▸ Article
····················

Project Accountability Management
Accountability is a super important part of engineering and construction projects. When engineers, suppliers, managers, and clients are late in returning something – you need to know.
Its not just for accountability’s sake either – nobody wants to be in charge of chasing down team members for the verbal caning. More than that, missed deadlines can affect cashflows, invite penalties, and upset clients. That last one is a zinger. When clients become upset with a company, they tend to take their business elsewhere or at least make you jump through hoops.
Since this is the case you ought to have some project accountability management measures in place. Join the demo to see how to make it happen easily and affordably.
Project Accountability Management
Before we get started, I just want to have everybody to sit back and have a zen moment with me.
Close your eyes and think about a world where all the tasks get turned in on time, documents are never late, revisions are always on track, and, you might be thinking to yourself, this is unrealistic, and it may be, but in this world, think ability to track and see what documents are late, what revisions are late, what’s not on track, very easily. Just by producing a simple report, so you know how to go around and find, and maybe prod them along a little bit. Makes me think of a story I heard a couple days ago from a prospect. They’re a big engineering company, very prominent in oil and gas and so forth. They were saying they’re looking for a program that can, give them an engineer’s to-do list and then if, the engineers, the people that are working, aren’t doing their work, they can go around and prod them along.
That’s the main selling point. That’s what they want in a software. I’m here today to talk about accountability management and how you can keep your teams on task and make sure that you have some visibility in what people are doing and/or not doing. Let’s get started.

····················

▸ Data section
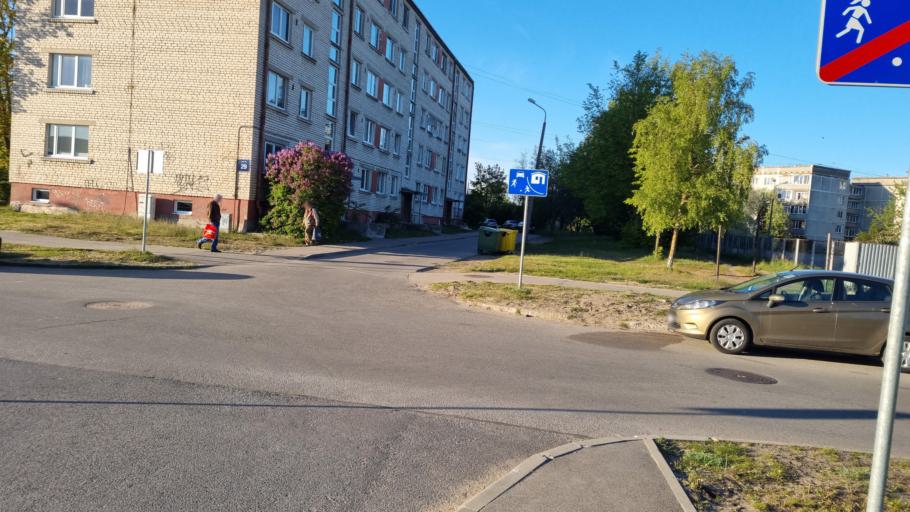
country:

····················

▸ Stated problem 1
Write out the stretch of the accountability management article from "Close your eyes" through "prod them along.".
▸ Stated problem 2
Answer these questions from the accountability management article:
(a) What three consequences of missed deadlines does the article list?
(b) In what industry is the prospect's engineering company described as prominent?
(c) What do they want a program to give them?
▸ Stated problem 3
Please proceed with the accountability management article, picking up after its final sentence.

▸ Written response 1
Close your eyes and think about a world where all the tasks get turned in on time, documents are never late, revisions are always on track, and, you might be thinking to yourself, this is unrealistic, and it may be, but in this world, think ability to track and see what documents are late, what revisions are late, what’s not on track, very easily. Just by producing a simple report, so you know how to go around and find, and maybe prod them along a little bit. Makes me think of a story I heard a couple days ago from a prospect. They’re a big engineering company, very prominent in oil and gas and so forth. They were saying they’re looking for a program that can, give them an engineer’s to-do list and then if, the engineers, the people that are working, aren’t doing their work, they can go around and prod them along.

▸ Written response 2
(a) Missed deadlines can affect cashflows, invite penalties, and upset clients.
(b) Oil and gas.
(c) An engineer's to-do list.

▸ Written response 3
The main problem when we talk about accountability is confusion. People don’t know what’s going on. There’s due dates that people write it down on their calendar wrong, there’s assignments, they’re like, hey, you asked me to do that, it was in a meeting, and I’m not sure that you told me to do that. I thought you told the group to do that. They don’t know the things are assigned to them, or they think it’s assigned to a group or they don’t know the sequence, they think that they’re supposed to have something handed to them, a package that’s handed to them, to work on. When in reality, they’re supposed to get it, so that’s a work flow thing. That’s all just confusion due to ambiguity. People don’t know. Ignorance, ambiguity, whatever you want to call it, people don’t know what they’re supposed to be doing so it doesn’t get done.
This is a result of a lot of times meetings where you don’t have agendas or notes, or parking lots, or minutes, that get circulated afterwards or specified tasks. A lot of companies that manage, we work a lot with engineering companies so focus at manage drawings and specs on paper, like physical paper. They have problems because there’s really no way to track what’s going on there other then knocking on somebody’s office door and asking to see the piece of paper or going into a filing cabinet and hoping that what you’re looking for is there. That’s a problem. That paper way of doing things causes problems.
Another problem is silos. Teams doing their own thing. You want a cohesive work flow where all the ambiguity is gone, all the confusion’s gone, everything’s electronic, and flows from one person to the next so they can basically assembly line and put the work together in a timely manner with managers having the ability to gain some visibility into the process. If that doesn’t happen. That produces problems.
Another problem is responsibility without authority, so if you have project managers that don’t have the authority to actually move things along, they end being a mosquito pestering people to get work done, rather than a hornet that goes in and really spurs people along with authority.
All right, and there’s also lack of visibility, I kind of touched on this earlier, but if management or executives or team leads, or even other team members, can’t see into a process and where it’s at and where it’s going, and if it’s falling behind then there’s really, there’s no accountability. Visibility is the first step in accountability.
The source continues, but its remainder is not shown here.